A clinical trial shows Oral Valproic Acid (VPA) used to treat vision loss in patients with autosomal dominant retinitis pigmentosa (adRP) is more detrimental than a placebo.

VPA is an approved treatment for epilepsy, bipolar disorder, migraine headache and pain management. It has several potentially severe adverse effects, but as there are currently no approved treatments for asRP, a clinical trial was undertaken after some preliminary tests showed the treatment might be promising.

Oral VPA 500 mg to 1000 mg, or placebo, was administered daily for 12 months to 90 individuals in the multicenter, phase 2, prospective, interventional, placebo-controlled, double-masked randomised clinical trial in the US. Individuals with genetically characterised autosomal dominant retinitis pigmentosa were randomly assigned to receive treatment or placebo for 12 months.

The primary outcome measure was the change in visual field area between baseline and month 12.

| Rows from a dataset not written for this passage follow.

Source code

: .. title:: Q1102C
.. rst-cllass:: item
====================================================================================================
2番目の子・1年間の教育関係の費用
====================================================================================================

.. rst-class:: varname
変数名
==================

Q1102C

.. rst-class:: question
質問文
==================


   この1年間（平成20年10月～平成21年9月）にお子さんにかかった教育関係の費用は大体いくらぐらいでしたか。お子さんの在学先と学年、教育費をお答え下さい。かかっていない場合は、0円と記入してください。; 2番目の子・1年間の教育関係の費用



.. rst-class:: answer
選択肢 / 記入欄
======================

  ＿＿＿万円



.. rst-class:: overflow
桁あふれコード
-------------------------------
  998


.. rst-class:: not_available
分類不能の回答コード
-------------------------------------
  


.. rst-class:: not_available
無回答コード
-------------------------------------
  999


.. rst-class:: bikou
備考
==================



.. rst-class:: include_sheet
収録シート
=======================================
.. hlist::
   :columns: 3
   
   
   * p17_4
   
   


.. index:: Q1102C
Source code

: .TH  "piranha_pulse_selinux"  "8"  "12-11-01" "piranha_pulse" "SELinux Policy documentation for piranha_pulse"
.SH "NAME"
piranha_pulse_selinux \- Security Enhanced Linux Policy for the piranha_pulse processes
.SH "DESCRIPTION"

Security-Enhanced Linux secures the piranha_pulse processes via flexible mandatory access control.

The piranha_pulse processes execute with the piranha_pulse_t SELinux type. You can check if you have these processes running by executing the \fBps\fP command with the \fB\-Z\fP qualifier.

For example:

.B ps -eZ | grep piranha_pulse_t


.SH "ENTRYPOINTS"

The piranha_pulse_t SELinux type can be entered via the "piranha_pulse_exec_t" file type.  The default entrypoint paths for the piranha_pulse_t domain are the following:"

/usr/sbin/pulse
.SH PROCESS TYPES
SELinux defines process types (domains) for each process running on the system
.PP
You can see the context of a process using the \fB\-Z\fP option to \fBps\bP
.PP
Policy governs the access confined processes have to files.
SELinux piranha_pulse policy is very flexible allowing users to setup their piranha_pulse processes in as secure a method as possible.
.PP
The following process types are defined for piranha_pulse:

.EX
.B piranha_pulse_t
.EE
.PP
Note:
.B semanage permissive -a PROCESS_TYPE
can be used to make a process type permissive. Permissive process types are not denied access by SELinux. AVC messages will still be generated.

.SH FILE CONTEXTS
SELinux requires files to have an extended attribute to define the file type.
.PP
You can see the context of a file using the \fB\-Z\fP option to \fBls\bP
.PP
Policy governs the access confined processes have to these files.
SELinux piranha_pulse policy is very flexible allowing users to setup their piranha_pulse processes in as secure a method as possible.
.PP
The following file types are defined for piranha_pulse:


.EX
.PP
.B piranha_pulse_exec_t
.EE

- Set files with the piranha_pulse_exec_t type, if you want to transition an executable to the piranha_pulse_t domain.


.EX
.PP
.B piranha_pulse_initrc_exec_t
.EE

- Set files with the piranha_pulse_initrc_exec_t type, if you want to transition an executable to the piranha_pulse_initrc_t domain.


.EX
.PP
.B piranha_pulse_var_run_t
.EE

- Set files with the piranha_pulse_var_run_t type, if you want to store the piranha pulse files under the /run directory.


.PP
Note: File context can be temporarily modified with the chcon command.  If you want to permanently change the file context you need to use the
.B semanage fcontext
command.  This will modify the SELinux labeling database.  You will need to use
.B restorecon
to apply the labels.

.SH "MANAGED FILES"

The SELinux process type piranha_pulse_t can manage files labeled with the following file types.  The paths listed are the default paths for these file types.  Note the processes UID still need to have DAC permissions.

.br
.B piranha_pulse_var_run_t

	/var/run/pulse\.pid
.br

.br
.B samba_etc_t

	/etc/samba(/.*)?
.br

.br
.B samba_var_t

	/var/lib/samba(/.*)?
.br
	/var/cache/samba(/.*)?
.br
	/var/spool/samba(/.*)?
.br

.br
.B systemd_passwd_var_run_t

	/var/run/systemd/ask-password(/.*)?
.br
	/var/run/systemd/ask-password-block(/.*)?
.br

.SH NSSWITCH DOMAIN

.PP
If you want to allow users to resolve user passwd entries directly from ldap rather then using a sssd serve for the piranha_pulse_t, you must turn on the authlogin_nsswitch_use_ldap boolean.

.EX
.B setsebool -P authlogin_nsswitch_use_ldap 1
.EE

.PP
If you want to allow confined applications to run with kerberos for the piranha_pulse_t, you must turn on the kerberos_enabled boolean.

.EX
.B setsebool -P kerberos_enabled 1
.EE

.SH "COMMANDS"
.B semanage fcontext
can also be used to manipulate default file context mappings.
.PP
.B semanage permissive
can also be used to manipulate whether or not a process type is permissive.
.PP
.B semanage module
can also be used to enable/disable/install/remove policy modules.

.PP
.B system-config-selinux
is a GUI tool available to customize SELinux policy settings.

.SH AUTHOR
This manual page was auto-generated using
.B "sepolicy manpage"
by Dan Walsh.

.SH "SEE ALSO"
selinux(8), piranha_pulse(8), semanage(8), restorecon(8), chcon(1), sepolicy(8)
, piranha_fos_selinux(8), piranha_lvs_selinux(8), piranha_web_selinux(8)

The mean (SD) age of the 90 participants was 50.4 (11.6) years. 48.9% were women, 96.7% were white, and 87.8% were non-Hispanic. Seventy-nine participants (87.8%) completed the study (42 [95.5%] received placebo and 37 [80.4%] received VPA). Forty-two (46.7%) had a rhodopsin mutation. Most adverse events were mild, although seven serious adverse events unrelated to VPA were reported. The difference between the VPA and placebo arms for mean change in the primary outcome was -150.43 degree (95% CI, -290.5 to -10.03; P = .035).

Researchers said this negative value indicated that the VPA recipients had worse outcomes than the placebo group and that the study didn’t support for the use of VPA in the treatment of autosomal dominant retinitis pigmentosa.